While honey might crystallize in storage, just place your jar in a pan of warm water to return the honey returned to its liquid state. How quickly your honey crystallizes will depend on what flowers the bees visited and what nectar was used to make the honey. Some honeys crystallize in months, while others can remain liquid for years.
Honey makes an excellent topping for bread and biscuits, with or without butter. It can be used to sweeten your drinks, as a replacement for sugar in recipes, and to make mead. Brewers can also utilize honey in brewing beer, but I prefer to eat my honey rather than drink it.
High Intensity Calories
When discussing survival gardening on June 10, I posted that a pound of yellow squash has 100 calories. Contrast that with a pound of honey, which has 1,382 calories. That means I just harvested 49,752 calories worth of honey, which is probably more than all the green leafy vegetables in our garden will yield. (Granted, it’s not a huge garden.) More importantly, I was able to harvest honey sooner than I was able to harvest anything but spring greens from my garden.
Can you live on honey alone? No. While honey can provide valuable calories if you are underfed, it’s not recommended as a sole source. You should not try to live on honey alone or on milk and honey. While raw honey contains natural enzymes, antioxidants, and select micronutrients, your body also needs other macronutrients, like protein and fats, and many micronutrients. This is why we recommend a well-rounded, multi-layered food storage program bolstered by foods you raise or harvest.

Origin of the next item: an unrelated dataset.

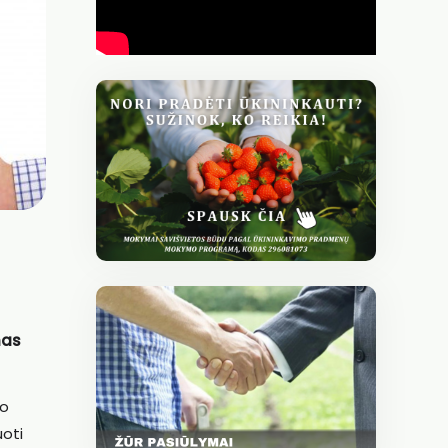
nas
mo
uoti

If you were bugging out or going on a patrol, having a bottle or two of honey in your bag would provide some fast, natural energy when you need it. Honey is also an ingredient in many home remedies for various ailments. While many of these do not have scientific backing, studies have shown that honey has antimicrobial products when used to treat wounds.
Don’t Wait Too Long
It took our bees close to 90 days to produce their first decent honey harvest and a full year to generate a substantial harvest. It took our chickens 135 days to produce their first eggs. Most of the vegetables in our garden take at least 75 days to mature, with others taking 90 days or more.
If you think you’re going to start producing food when the SHTF or the shelves run dry, you better have your production efforts well underway. Producing your own food is neither cheap nor easy, and it certainly won’t happen overnight.